On pourrait trouver maint exemple plus actuel du même phénomène : des prix Nobel de médecine faisant tomber sur nos têtes courbées la vérité révélée à propos du réchauffement climatique, des médailles Field nous disant quoi penser de l'immigration, ou encore des physiciens nucléaires nous révélant la vérité sur la faim dans le monde ou l'avenir de la Sécurité sociale. L'étrange n'est pas que tous ces hommes donnent leur avis : après tout, n'importe quel blogueur fait de même. Non, ce qui est surprenant c'est le crédit énorme qui leur est accordé, en raison de leurs prix, médailles, diplômes, alors même que ceux-ci ne concernent en rien le domaine dans lequel il ont choisi de s'exprimer et de prendre parti. C'est un peu comme si on recueillait, tels des oracles, les avis d'un chef de cuisine triplement étoilé à propos de la composition du gouvernement ou des mérites et dangers du système parlementaire, sous prétexte qu'il sait mieux que nous lier les sauces et combiner les saveurs.

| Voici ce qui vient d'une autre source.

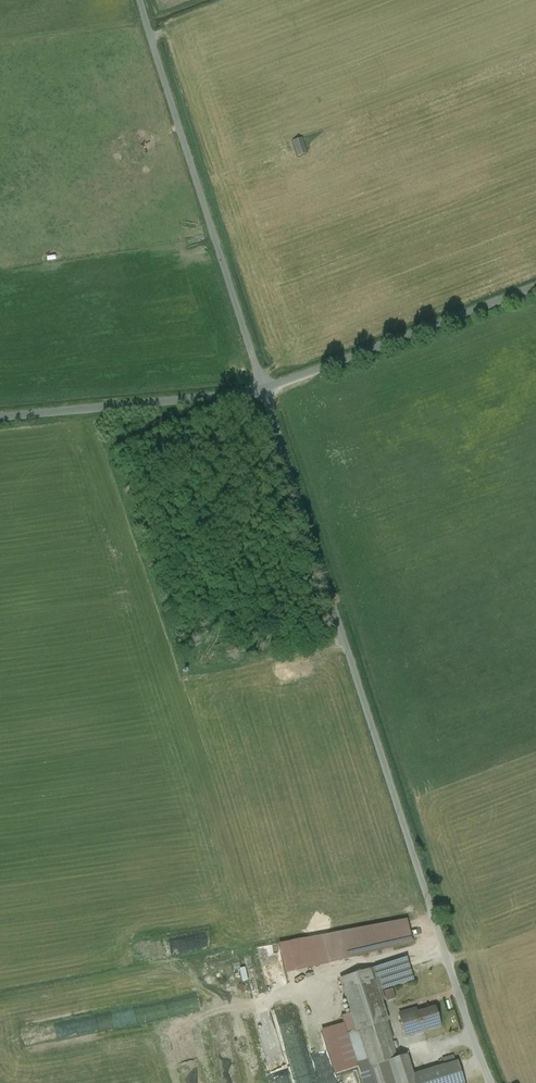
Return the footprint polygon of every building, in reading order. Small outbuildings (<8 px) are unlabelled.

Or, répétons-le : les savants, aussi imprégnés de génie qu'ils puissent être, ne disposent d'aucune lumière supplémentaire dès lors qu'ils quittent leur champ de compétence professionnel, et surtout s'ils s'aventurent sur un terrain tout gorgé d'idéologie ; ils peuvent même, alors, faire preuve d'une sottise, d'un aveuglement et d'une hargne aussi comiques que les nôtres. On m'objectera que, de par leur formation scientifique, ils sont, mieux que nous, entraînés à ne considérer que les faits, à les analyser froidement et lucidement, etc. La réponse à ceux-là est fournie par Marcel Proust, à qui je laisserai le mot de la fin de ce billet :
« Les faits ne pénètrent pas dans le monde où vivent nos croyances, ils n'ont pas fait naître celles-ci, ils ne les détruisent pas. Ils peuvent leur infliger les plus constants démentis sans les affaiblir. »
Tout dépend comment on définit le génie : comme une lumière capable d'éclairer n'importe quel domaine de la pensée ou bien comme une sorte de malformation de la nature donnant à un individu une capacité accrue dans un domaine étroit.

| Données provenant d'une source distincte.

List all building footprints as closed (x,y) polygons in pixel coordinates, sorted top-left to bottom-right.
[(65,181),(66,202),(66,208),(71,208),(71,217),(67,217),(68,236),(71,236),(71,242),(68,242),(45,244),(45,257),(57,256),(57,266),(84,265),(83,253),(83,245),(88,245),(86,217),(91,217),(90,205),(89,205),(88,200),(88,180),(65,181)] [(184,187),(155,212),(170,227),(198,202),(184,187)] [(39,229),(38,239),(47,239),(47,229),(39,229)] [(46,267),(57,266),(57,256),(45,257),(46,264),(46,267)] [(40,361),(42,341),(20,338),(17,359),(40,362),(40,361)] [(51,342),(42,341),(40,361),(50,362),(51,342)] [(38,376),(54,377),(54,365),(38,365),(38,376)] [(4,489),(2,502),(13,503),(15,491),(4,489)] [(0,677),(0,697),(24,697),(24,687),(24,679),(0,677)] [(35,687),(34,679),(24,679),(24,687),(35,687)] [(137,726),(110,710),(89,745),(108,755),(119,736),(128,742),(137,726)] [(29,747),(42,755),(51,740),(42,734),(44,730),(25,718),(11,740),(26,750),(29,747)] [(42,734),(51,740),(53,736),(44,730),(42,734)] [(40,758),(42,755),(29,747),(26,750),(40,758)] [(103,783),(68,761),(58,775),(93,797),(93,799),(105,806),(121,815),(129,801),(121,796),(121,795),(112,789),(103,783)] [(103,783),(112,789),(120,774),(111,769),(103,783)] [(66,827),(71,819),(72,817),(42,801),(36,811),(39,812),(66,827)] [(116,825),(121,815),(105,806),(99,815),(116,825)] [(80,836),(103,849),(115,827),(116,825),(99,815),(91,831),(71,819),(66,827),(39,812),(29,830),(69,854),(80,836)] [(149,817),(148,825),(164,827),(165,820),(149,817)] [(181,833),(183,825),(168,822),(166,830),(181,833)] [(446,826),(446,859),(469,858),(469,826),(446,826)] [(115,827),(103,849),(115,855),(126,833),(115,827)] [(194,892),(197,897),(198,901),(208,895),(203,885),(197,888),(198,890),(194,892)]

RépondreSupprimerOui, évidemment. Il est tout de même bien rare que le génie s'exprime dans tous les domaines de la connaissance et de l'activité humaines…

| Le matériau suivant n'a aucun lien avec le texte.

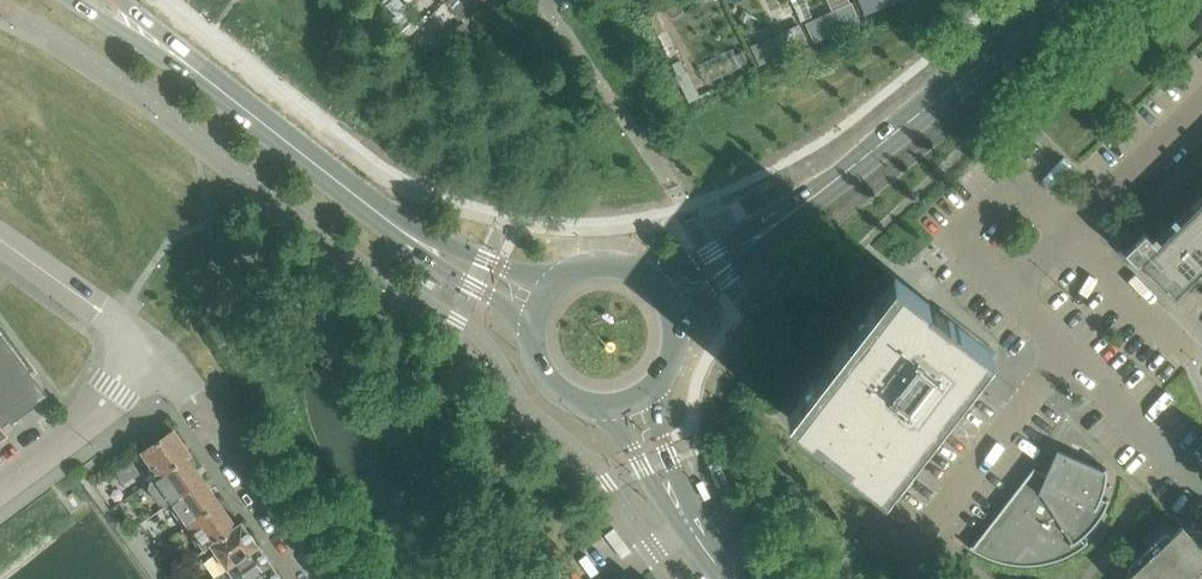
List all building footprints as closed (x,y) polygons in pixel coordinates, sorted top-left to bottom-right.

SupprimerLisant votre commentaire par chez nous, j'ai de suite senti que vous aviez la "main chaude" et la bouilloire qui frémissait sous le feu. Bien que la charge soit disproportionnée, elle ne manque pas de clairvoyance, ni de justesse, n'en déplaise à mon (mes) ami(s).
RépondreSupprimerLa charge, la charge… n'exagérons rien !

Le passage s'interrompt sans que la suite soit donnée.